How to resolve the error- found input variables with inconsistent numbers of samples?
Fairly new to Python but building out my first RF model based on some classification data. I've converted all of the labels into int64 numerical data and loaded them into X and Y as a numpy array, but I am hitting an error when I am trying to train the models.
Here is what my arrays look like:
>>> X = np.array([[df.tran_cityname, df.tran_signupos, df.tran_signupchannel, df.tran_vmake, df.tran_vmodel, df.tran_vyear]])

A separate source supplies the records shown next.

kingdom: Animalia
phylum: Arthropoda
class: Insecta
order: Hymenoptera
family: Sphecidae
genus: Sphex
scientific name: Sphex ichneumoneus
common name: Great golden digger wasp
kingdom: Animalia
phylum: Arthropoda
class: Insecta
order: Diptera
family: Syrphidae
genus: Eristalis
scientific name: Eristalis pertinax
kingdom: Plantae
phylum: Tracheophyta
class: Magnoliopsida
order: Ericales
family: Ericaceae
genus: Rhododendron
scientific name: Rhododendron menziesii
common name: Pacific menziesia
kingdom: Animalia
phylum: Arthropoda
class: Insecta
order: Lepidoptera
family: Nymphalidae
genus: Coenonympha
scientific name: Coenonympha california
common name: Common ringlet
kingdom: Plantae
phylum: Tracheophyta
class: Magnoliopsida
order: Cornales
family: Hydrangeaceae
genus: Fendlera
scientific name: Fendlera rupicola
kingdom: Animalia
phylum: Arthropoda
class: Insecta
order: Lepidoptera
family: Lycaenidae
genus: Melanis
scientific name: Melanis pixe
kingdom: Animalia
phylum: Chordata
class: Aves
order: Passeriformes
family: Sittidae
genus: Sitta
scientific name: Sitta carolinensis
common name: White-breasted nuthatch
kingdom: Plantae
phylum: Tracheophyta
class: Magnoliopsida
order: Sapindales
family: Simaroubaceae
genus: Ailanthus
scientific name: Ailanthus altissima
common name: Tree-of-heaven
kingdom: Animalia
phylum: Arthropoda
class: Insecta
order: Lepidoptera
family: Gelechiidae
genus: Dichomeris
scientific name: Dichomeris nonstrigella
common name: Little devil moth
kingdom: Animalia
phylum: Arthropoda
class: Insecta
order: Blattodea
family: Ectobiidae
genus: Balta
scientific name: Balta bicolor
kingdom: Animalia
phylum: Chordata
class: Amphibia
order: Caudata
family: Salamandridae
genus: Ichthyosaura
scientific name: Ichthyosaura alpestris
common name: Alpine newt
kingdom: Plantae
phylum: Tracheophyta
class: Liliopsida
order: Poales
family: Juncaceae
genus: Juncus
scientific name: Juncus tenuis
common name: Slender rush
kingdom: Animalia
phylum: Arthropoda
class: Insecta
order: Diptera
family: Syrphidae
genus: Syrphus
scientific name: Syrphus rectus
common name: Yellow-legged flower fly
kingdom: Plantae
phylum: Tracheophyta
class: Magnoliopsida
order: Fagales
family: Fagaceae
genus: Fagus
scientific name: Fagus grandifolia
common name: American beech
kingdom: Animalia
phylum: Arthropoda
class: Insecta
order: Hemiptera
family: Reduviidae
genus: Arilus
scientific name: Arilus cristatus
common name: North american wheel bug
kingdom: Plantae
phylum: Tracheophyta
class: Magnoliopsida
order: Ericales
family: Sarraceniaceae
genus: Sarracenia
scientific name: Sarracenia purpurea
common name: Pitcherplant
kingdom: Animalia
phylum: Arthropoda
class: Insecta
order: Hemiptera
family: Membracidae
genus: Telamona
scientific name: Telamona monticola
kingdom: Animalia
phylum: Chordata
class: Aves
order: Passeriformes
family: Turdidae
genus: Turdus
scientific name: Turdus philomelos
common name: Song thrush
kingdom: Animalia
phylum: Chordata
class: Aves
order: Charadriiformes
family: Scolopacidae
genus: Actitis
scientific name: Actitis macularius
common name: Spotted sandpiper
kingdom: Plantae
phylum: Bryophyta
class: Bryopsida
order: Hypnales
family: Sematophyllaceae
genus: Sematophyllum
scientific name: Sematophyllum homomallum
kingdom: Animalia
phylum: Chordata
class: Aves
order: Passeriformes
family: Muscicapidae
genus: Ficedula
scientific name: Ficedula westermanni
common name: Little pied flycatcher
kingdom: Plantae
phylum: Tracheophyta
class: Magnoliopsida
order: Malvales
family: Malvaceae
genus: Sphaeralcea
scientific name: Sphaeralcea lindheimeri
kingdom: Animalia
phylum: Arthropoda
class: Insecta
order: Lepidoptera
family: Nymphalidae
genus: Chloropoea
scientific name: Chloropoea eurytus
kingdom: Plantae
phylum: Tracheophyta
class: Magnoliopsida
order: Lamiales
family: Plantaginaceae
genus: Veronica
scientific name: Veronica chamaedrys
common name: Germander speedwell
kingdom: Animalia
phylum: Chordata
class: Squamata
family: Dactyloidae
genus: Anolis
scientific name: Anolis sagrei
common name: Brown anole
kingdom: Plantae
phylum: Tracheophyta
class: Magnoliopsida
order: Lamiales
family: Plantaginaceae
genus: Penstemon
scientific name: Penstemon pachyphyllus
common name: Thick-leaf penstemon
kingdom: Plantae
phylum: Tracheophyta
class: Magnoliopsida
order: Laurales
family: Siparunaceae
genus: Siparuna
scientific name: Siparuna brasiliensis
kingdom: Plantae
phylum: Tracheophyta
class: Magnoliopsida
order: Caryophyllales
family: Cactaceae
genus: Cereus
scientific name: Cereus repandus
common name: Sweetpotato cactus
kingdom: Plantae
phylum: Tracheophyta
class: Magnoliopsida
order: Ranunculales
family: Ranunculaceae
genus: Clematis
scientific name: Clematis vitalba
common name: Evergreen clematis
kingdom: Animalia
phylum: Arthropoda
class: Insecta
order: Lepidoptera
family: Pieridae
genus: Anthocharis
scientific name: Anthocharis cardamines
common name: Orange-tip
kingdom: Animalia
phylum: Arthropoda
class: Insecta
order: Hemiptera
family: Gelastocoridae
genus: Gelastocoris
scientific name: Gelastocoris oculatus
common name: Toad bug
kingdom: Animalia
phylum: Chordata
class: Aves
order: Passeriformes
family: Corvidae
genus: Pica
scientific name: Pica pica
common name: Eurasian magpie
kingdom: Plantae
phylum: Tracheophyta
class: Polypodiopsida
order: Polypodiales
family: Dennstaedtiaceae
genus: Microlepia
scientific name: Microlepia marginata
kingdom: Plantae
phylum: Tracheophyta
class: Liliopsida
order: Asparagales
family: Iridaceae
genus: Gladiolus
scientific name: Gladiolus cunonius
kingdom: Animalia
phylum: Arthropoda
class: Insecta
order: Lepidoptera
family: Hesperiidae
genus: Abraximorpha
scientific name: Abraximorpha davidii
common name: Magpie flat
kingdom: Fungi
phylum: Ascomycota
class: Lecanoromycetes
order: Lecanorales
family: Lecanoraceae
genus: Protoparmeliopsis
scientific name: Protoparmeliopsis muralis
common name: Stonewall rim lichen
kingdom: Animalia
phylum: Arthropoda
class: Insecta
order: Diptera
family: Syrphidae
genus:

>>> Y = np.array(df['completed_trip_status'].values.tolist())
>>> X
array([[[ 1, 1, 2, 3, 1, 1, 1, 1, 1, 3, 1,
3, 1, 1, 1, 1, 2, 1, 3, 1, 3, 3,
2, 3, 3, 1, 1, 1, 1],
[ 0, 5, 5, 1, 1, 1, 2, 2, 0, 2, 2,
3, 1, 2, 5, 5, 2, 1, 2, 2, 2, 2,
2, 4, 3, 5, 1, 0, 1],
[ 2, 2, 1, 3, 3, 3, 2, 3, 3, 2, 3,
2, 3, 2, 2, 3, 2, 2, 1, 1, 2, 1,
2, 2, 1, 2, 3, 1, 1],
[ 0, 0, 0, 42, 17, 8, 42, 0, 0, 0, 22,
0, 22, 0, 0, 42, 0, 0, 0, 0, 11, 0,
0, 0, 0, 0, 28, 17, 18],
[ 0, 0, 0, 70, 291, 88, 234, 0, 0, 0, 222,
0, 222, 0, 0, 234, 0, 0, 0, 0, 89, 0,
0, 0, 0, 0, 40, 291, 131],
[ 0, 0, 0, 2016, 2016, 2006, 2014, 0, 0, 0, 2015,
0, 2015, 0, 0, 2015, 0, 0, 0, 0, 2015, 0,
0, 0, 0, 0, 2016, 2016, 2010]]])
>>> Y
array(['NO', 'NO', 'NO', 'YES', 'NO', 'NO', 'YES', 'NO', 'NO', 'NO', 'NO',
'NO', 'YES', 'NO', 'NO', 'YES', 'NO', 'NO', 'NO', 'NO', 'NO', 'NO',
'NO', 'NO', 'NO', 'NO', 'NO', 'NO', 'NO'],
dtype='|S3')
>>> X_train, X_test, Y_train, Y_test = train_test_split(X, Y, test_size=0.3)
Traceback (most recent call last):
File "", line 1, in File "/Library/Python/2.7/site-packages/sklearn/cross_validation.py", line
2039, in train_test_split arrays = indexable(*arrays) File "/Library/Python/2.7/site-packages/sklearn/utils/validation.py", line 206, in indexable check_consistent_length(*result) File "/Library/Python/2.7/site-packages/sklearn/utils/validation.py", line 181, in check_consistent_length " samples: %r" % [int(l) for l in lengths])
ValueError: Found input variables with inconsistent numbers of samples: [1, 29]
To resolve the error- found input variables with inconsistent numbers of samples, you must understand that - You are running into that error because your X and Y don't have the same length (which is what train_test_split requires), i.e., X.shape[0] != Y.shape[0]. Given your current code:
>>> X.shape
(1, 6, 29)
>>> Y.shape
(29,)
To fix this error:
Remove the extra list from inside of np.array() when defining X or remove the extra dimension afterwards with the following command: X = X.reshape(X.shape[1:]). Now, the shape of X will be (6, 29). Transpose X by running X = X.transpose() to get an equal number of samples in X and Y. Now, the shape of X will be (29, 6) and the shape of Y will be (29,).